> Tasks for this exercise:
1. Answer these from the passage about Perangur below, one line each:
(a) Which temple in Franklin Township held the annual Margazhi Utsavam Arts Festival?
(b) Where was the final performance of the summer workshop and music camp held?
(c) For about how long did a broken hand keep Perangur from playing?
2. Please write a continuation of the passage about Perangur below, picking up after its final sentence.

> Source passage:
-*-

Outside of school, Perangur performed at several music festivals, such as the annual Margazhi Utsavam Arts Festival of the Sri Vari Sri Balaji Temple in Franklin Township from 2016 to 2020. He also assisted Ramamurthy with a summer workshop and music camp offered annually in South Brunswick, with a final performance at the Sri Venkateswara Temple (Balaji Mandir) and Community Center in Bridgewater. Perangur helped with planning and scheduling, organizing lessons and rehearsals and teaching junior-level students. “I have seen him lead, follow and inspire all other students with ease,” Ramamurthy says.  

Perangur realized just how much he values playing music in ninth grade, when a broken hand rendered him unable to play for about eight weeks. “That was horrible,” he says.

-*-

> Data under study:
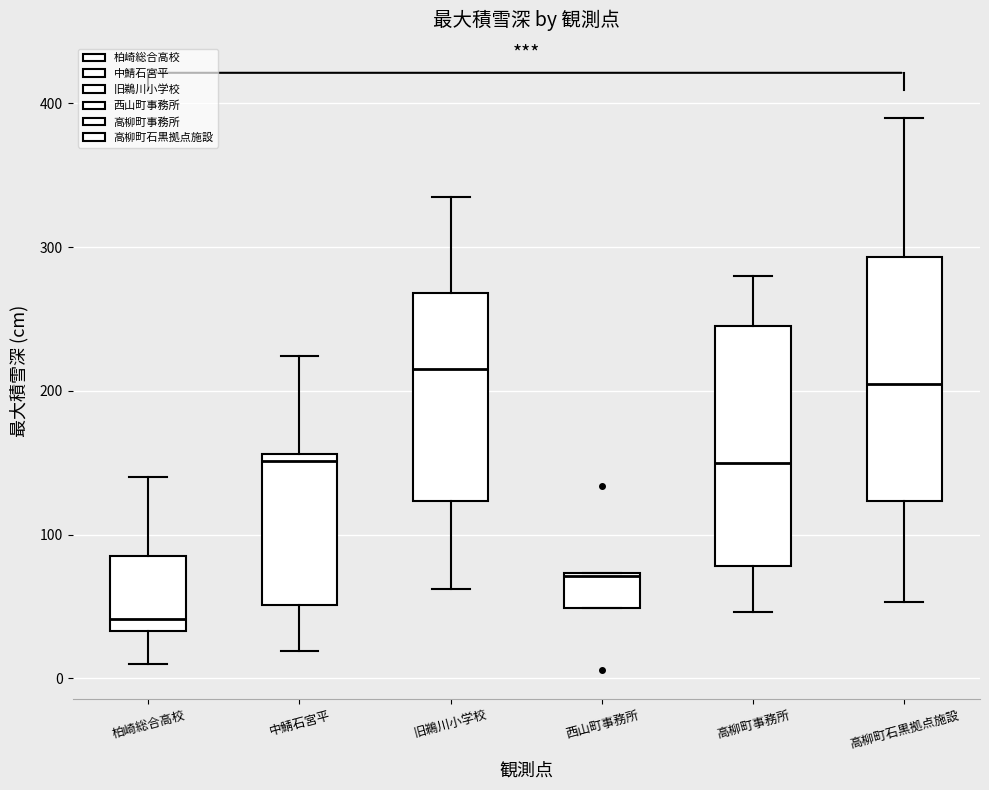

Reading left to right, transcribe this box plot: for each box, give where its median line is, the range the box spans, and where its two whiskers end, as read against the y-axis. The values are not printed on the chart, so give them approximately, as read against the axis.

柏崎総合高校: median 40, box 30 to 90, whiskers 10 to 140
中鯖石宮平: median 150, box 50 to 160, whiskers 20 to 220
旧鵜川小学校: median 220, box 120 to 270, whiskers 60 to 340
西山町事務所: median 70, box 50 to 70, whiskers 50 to 70
高柳町事務所: median 150, box 80 to 250, whiskers 50 to 280
高柳町石黒拠点施設: median 210, box 120 to 290, whiskers 50 to 390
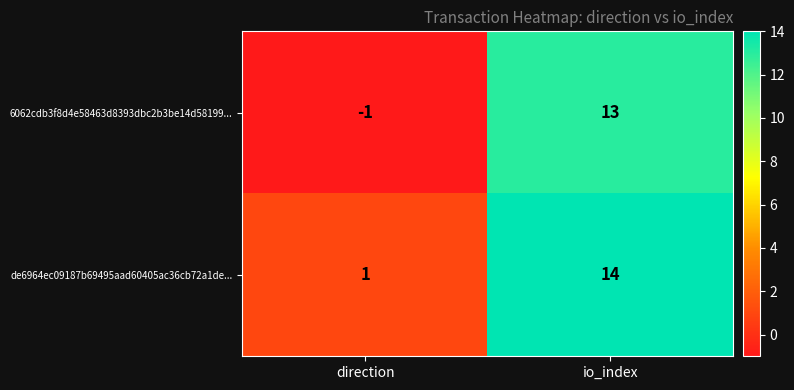

Count the number of data series in this chart.

2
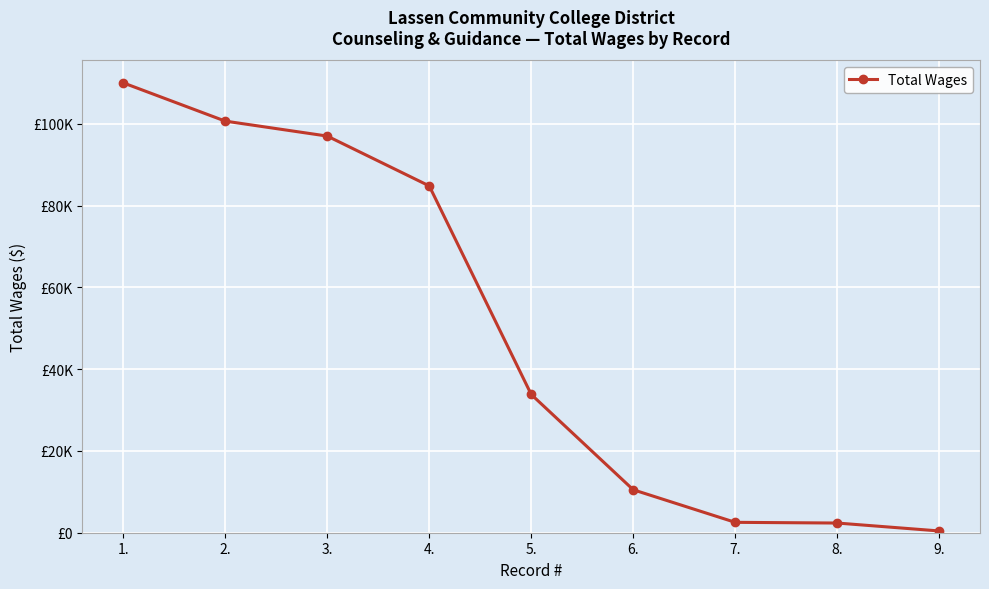

The chart shows a value of 47775 at 5.. True or false?

False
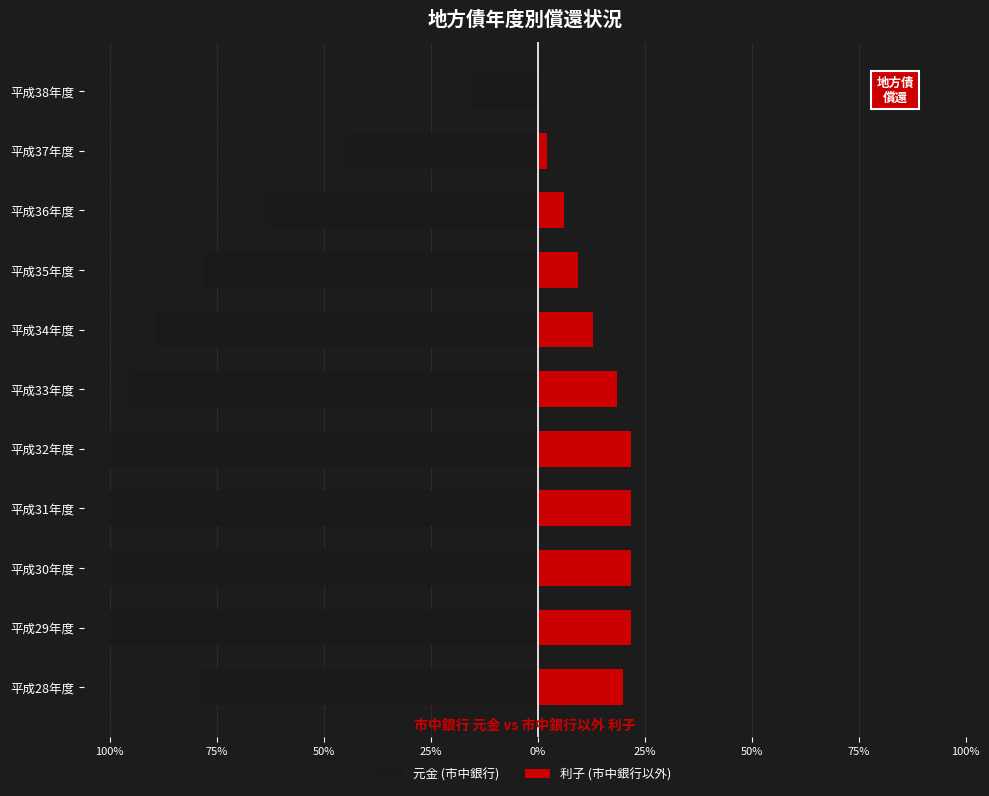

Are the bars horizontal?

Yes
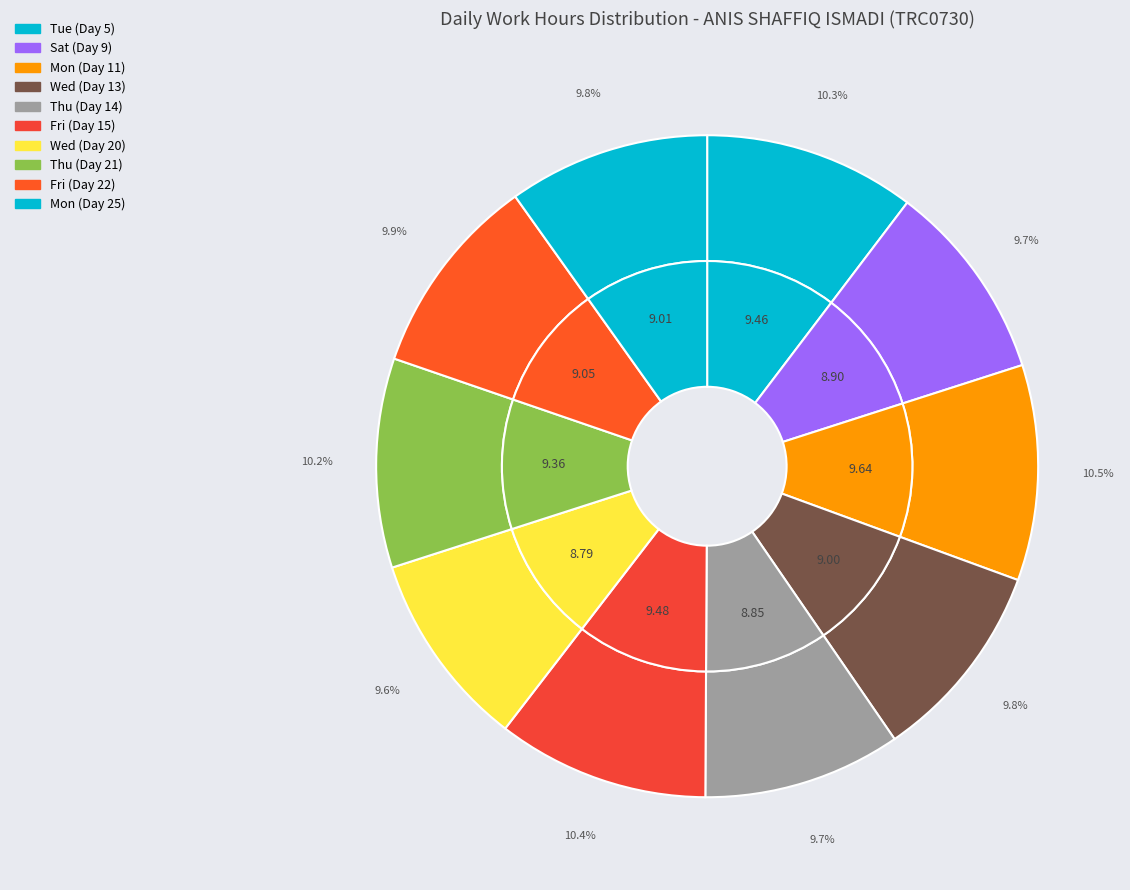

Is it true that Tue (Day 26) is 14% of the pie?

False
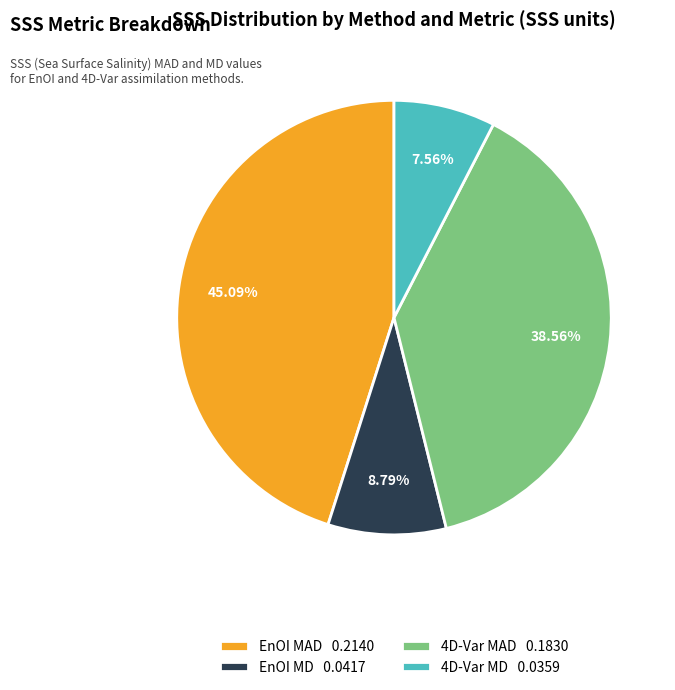

Is it true that 4D-Var MD is 8% of the pie?

True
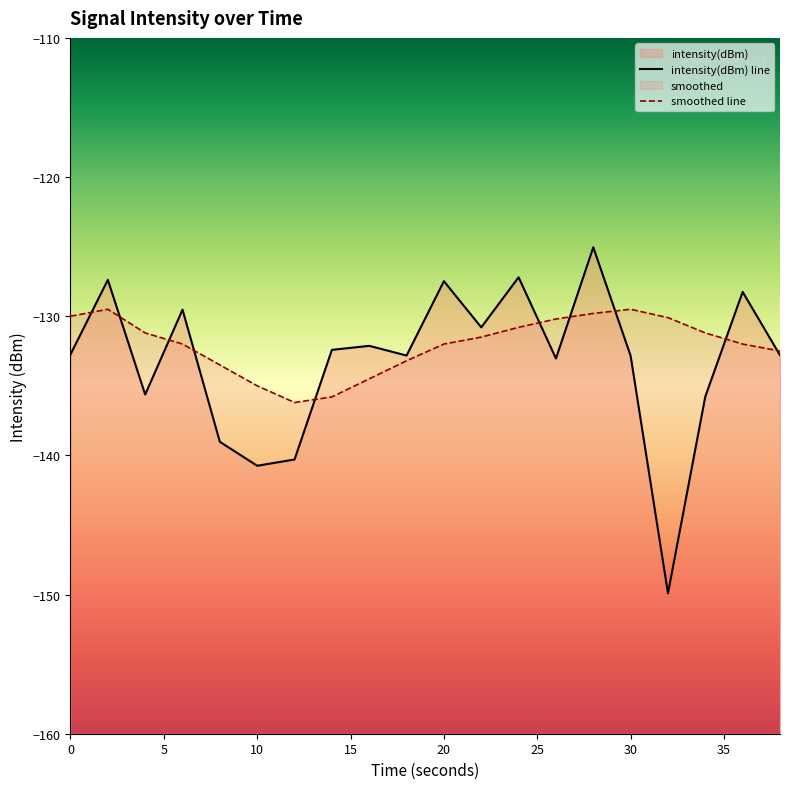

How many times do intensity(dBm) and smoothed cross each other?

10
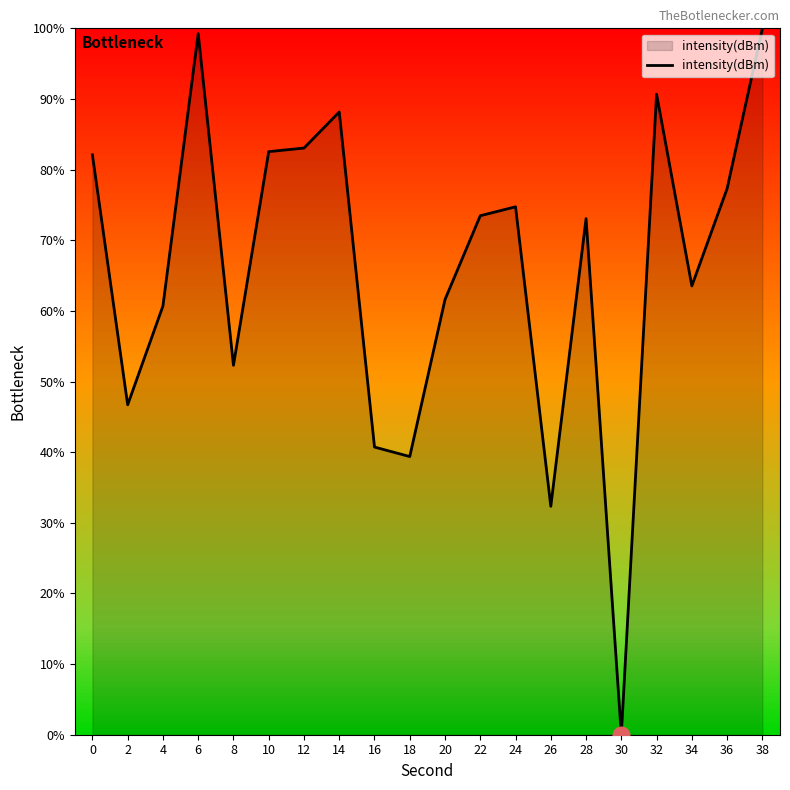

Which has a higher value, 38 or 24?

38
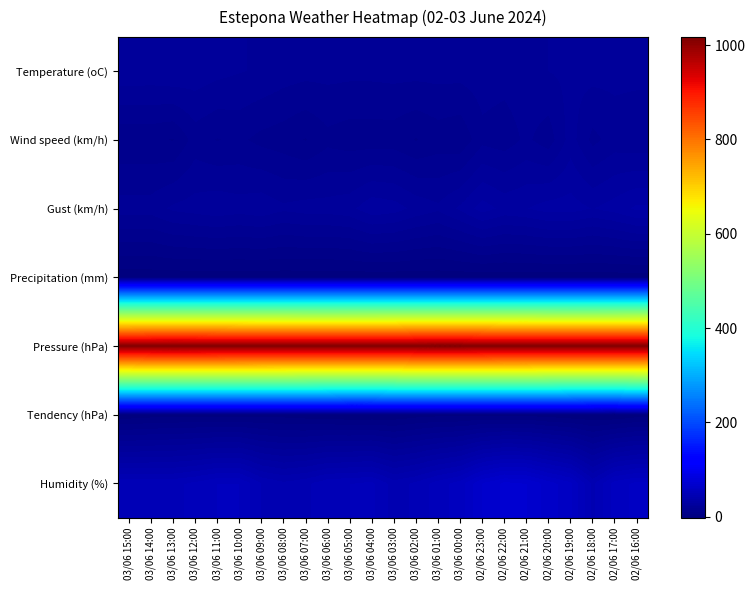

Reading left to right, transcribe all the data shown in this chart.

Temperature (oC): 03/06 15:00=25.3	03/06 14:00=25.1	03/06 13:00=25.7	03/06 12:00=24.7	03/06 11:00=23.4	03/06 10:00=22.4	03/06 09:00=21.7	03/06 08:00=20.2	03/06 07:00=19.6	03/06 06:00=19.5	03/06 05:00=19.3	03/06 04:00=19.3	03/06 03:00=19.6	03/06 02:00=19.6	03/06 01:00=19.7	03/06 00:00=19.7	02/06 23:00=20.3	02/06 22:00=19.8	02/06 21:00=20.5	02/06 20:00=22.2	02/06 19:00=23.1	02/06 18:00=23.7	02/06 17:00=23.4	02/06 16:00=23.4
Wind speed (km/h): 03/06 15:00=11.0	03/06 14:00=11.0	03/06 13:00=10.0	03/06 12:00=16.0	03/06 11:00=14.0	03/06 10:00=15.0	03/06 09:00=13.0	03/06 08:00=12.0	03/06 07:00=10.0	03/06 06:00=13.0	03/06 05:00=12.0	03/06 04:00=12.0	03/06 03:00=12.0	03/06 02:00=10.0	03/06 01:00=12.0	03/06 00:00=11.0	02/06 23:00=17.0	02/06 22:00=16.0	02/06 21:00=19.0	02/06 20:00=16.0	02/06 19:00=24.0	02/06 18:00=17.0	02/06 17:00=20.0	02/06 16:00=19.0
Gust (km/h): 03/06 15:00=20.0	03/06 14:00=20.0	03/06 13:00=23.0	03/06 12:00=24.0	03/06 11:00=25.0	03/06 10:00=24.0	03/06 09:00=25.0	03/06 08:00=23.0	03/06 07:00=24.0	03/06 06:00=24.0	03/06 05:00=25.0	03/06 04:00=29.0	03/06 03:00=28.0	03/06 02:00=25.0	03/06 01:00=23.0	03/06 00:00=27.0	02/06 23:00=32.0	02/06 22:00=29.0	02/06 21:00=30.0	02/06 20:00=32.0	02/06 19:00=32.0	02/06 18:00=30.0	02/06 17:00=32.0	02/06 16:00=35.0
Precipitation (mm): 03/06 15:00=0.0	03/06 14:00=0.0	03/06 13:00=0.0	03/06 12:00=0.0	03/06 11:00=0.0	03/06 10:00=0.0	03/06 09:00=0.0	03/06 08:00=0.0	03/06 07:00=0.0	03/06 06:00=0.0	03/06 05:00=0.0	03/06 04:00=0.0	03/06 03:00=0.0	03/06 02:00=0.0	03/06 01:00=0.0	03/06 00:00=0.0	02/06 23:00=0.0	02/06 22:00=0.0	02/06 21:00=0.0	02/06 20:00=0.0	02/06 19:00=0.0	02/06 18:00=0.0	02/06 17:00=0.0	02/06 16:00=0.0
Pressure (hPa): 03/06 15:00=1016.1	03/06 14:00=1016.6	03/06 13:00=1016.7	03/06 12:00=1016.6	03/06 11:00=1016.4	03/06 10:00=1016.0	03/06 09:00=1015.8	03/06 08:00=1015.7	03/06 07:00=1015.2	03/06 06:00=1015.0	03/06 05:00=1015.2	03/06 04:00=1015.4	03/06 03:00=1015.8	03/06 02:00=1016.7	03/06 01:00=1016.8	03/06 00:00=1016.8	02/06 23:00=1016.4	02/06 22:00=1015.8	02/06 21:00=1015.9	02/06 20:00=1015.1	02/06 19:00=1014.7	02/06 18:00=1014.9	02/06 17:00=1015.2	02/06 16:00=1015.7
Tendency (hPa): 03/06 15:00=-0.5	03/06 14:00=0.2	03/06 13:00=0.7	03/06 12:00=0.8	03/06 11:00=0.7	03/06 10:00=0.8	03/06 09:00=0.8	03/06 08:00=0.5	03/06 07:00=-0.2	03/06 06:00=-0.8	03/06 05:00=-1.5	03/06 04:00=-1.4	03/06 03:00=-1.0	03/06 02:00=0.3	03/06 01:00=1.0	03/06 00:00=0.9	02/06 23:00=1.3	02/06 22:00=1.1	02/06 21:00=1.0	02/06 20:00=-0.1	02/06 19:00=-1.0	02/06 18:00=-1.5	02/06 17:00=-1.7	02/06 16:00=0.0
Humidity (%): 03/06 15:00=49.0	03/06 14:00=49.0	03/06 13:00=49.0	03/06 12:00=51.0	03/06 11:00=54.0	03/06 10:00=54.0	03/06 09:00=46.0	03/06 08:00=43.0	03/06 07:00=45.0	03/06 06:00=49.0	03/06 05:00=50.0	03/06 04:00=51.0	03/06 03:00=44.0	03/06 02:00=47.0	03/06 01:00=52.0	03/06 00:00=56.0	02/06 23:00=66.0	02/06 22:00=71.0	02/06 21:00=70.0	02/06 20:00=64.0	02/06 19:00=59.0	02/06 18:00=45.0	02/06 17:00=56.0	02/06 16:00=59.0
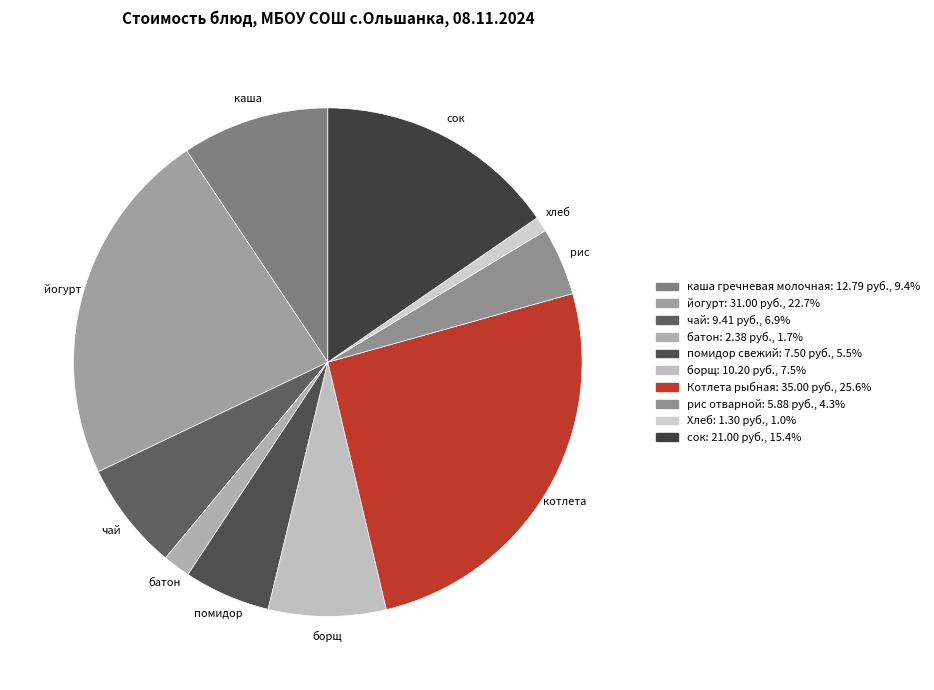

Does борщ represent more than half of the total?

No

-*-

> List of answers:
1.
(a) The Sri Vari Sri Balaji Temple.
(b) At the Sri Venkateswara Temple (Balaji Mandir) and Community Center in Bridgewater.
(c) About eight weeks.

2.
As a junior at Brown University in Rhode Island, Perangur is currently studying Chemical Engineering and Sanskrit, with a focus on Carnatic aesthetics and lyrics.  While balancing a busy college schedule, he still finds several hours a week to play violin and has been instrumental in organizing a new classical South Asian music club on campus, coordinating the participation of a group of musical peers and the support of music faculty members who are assisting with making it an official club.

Whatever the future holds, one thing is certain: Music will play a central part. “Music inspires me and it helps me think.  It’s also a way of thinking for me,” Perangur says. “It's a part of my life. It’s something I can’t even imagine not having with me.”